10/28/2025
Elon Musk's xAI company has released Grokipedia, a new online encyclopedia built with A.I. that is designed to compete with Wikipedia. Musk has argued that Wikipedia has a pro-left wing bias, seen most prominently in its decision to ban sourcing of media outlets that do not have a pro-leftist editorial bent. (Wikipedia, for example, bans the New York Post and the Daily Mail as factual sources, but not similar left-wing newspapers like the Guardian.)
Because my area of expertise often touches on controversial topics, I compared Grokipedia and Wikipedia on a few articles. Here's what I found:
1️⃣On scientific topics, Grokipedia cites a broader range of scholarly opinions. Whereas Wikipedia will sometimes ban legitimate scholarly journals (or even entire disciplines) in discussions about controversies, Grokipedia gives all sides a fair hearing.
2️⃣This does not mean that Grok treats truly crank ideas (like flat earth theories or the supposed Shakespeare "authorship question") with the same credence as mainstream theories. From my browsing, Grokipedia seems to separate genuinely nutjob ideas from controversial but empirically supported hypotheses.
3️⃣On controversial topics, Grokipedia's tone is much more neutral than Wikipedia's. In Wikipedia's articles on the Covid lab leak hypothesis or race and intelligence, Wikipedia is more concerned about smearing one side of the debate as "pseudoscience," or a "conspiracy theory." Grokipedia describes differing views more neutrally and then discusses the evidence on both sides.
4️⃣Grokipedia's sources are a mixed bag. It cites some sources, such as scholars' blogs and tweets by scientists, that probably don't belong in an encyclopedia. On the other hand, it doesn't systematically ban sources just because an anonymous cabal of humans doesn't like it. Grokipedia's coverage of scholarly books and non-English sources seems to be lacking. I don't think it's good for an encyclopedia to cite my professional blog, but not my scholarly book published by Cambridge University Press.
5️⃣By reducing the role of human judgment, Grokipedia seems to evaluate sources more fairly than Wikipedia does. It favors primary sources, government reports, and scholarly articles over journalistic sources. It also evaluates sources automatically and downgrades those that have "emotional language, missing perspectives, or a lack of diversity of sources." Humans aren't removed completely from decision making, but I don't see how a Wikipedia-style grip that self-appointed "experts" on content could survive on Grokipedia.
Less than 24 hours after Grokipedia's release, I'm not ready to declare a winner in the Online Encyclopedia Wars.
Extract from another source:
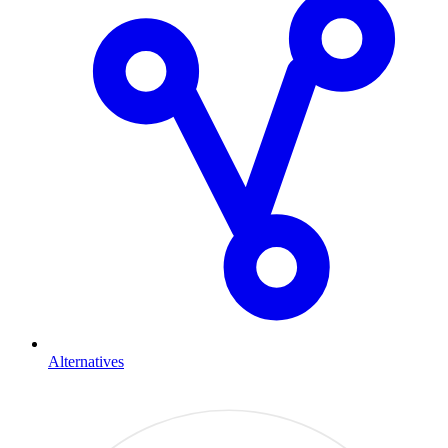
Alternatives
For most topics, it probably doesn't matter whether you read an article on Grokipedia or Wikipedia. No one complains about the Wikipedia article on Augustine of Hippo or "The Empire Strikes Back." Wikipedia also covers more topics than Grokipedia: 7 million articles vs. 885,000 articles.
For controversial topics, though, I find Grokipedia to be an improvement over Wikipedia. But I have some reservations about both web sites. For now, I think it's best to read both encyclopedias' articles in order to get a full view of controversial topics.
In the long-term, I see Grokipedia as having more potential than Wikipedia. Wikipedia has about 114,000 active English editors (defined as making at least one edit in the past month). That's a powerful hive mind. But it's still limited in what it can read, assimilate, and add to the encyclopedia. It takes time for a human to learn the rules of editing Wikipedia, and its users waste a lot of time and effort arguing about the application of those rules. Grokipedia's bots never sleep, don't have such overt biases, can read far more sources, and can edit instantly.
Fundamentally, I also don't see Wikipedia as having the infrastructure or governance to implement A.I. in an effective way. Wikipedia's bots do low-level tasks like fixing broken links, removing vandalism, and categorizing pages. Wikipedia policy forbids bots from writing or creating articles, and any new bot has to be approved by a committee. Wikipedia's lack of central vision was a huge asset when it launched over 20 years ago, but over the years it has resulted in a byzantine bureaucracy that can create policies and do routine tasks well... but not engage in important reforms or handle fundamental challenges. Grokipedia is the first serious challenge to Wikipedia, and I think that Wikipedia does not have the culture or technological vision to beat this new competitor in the long term.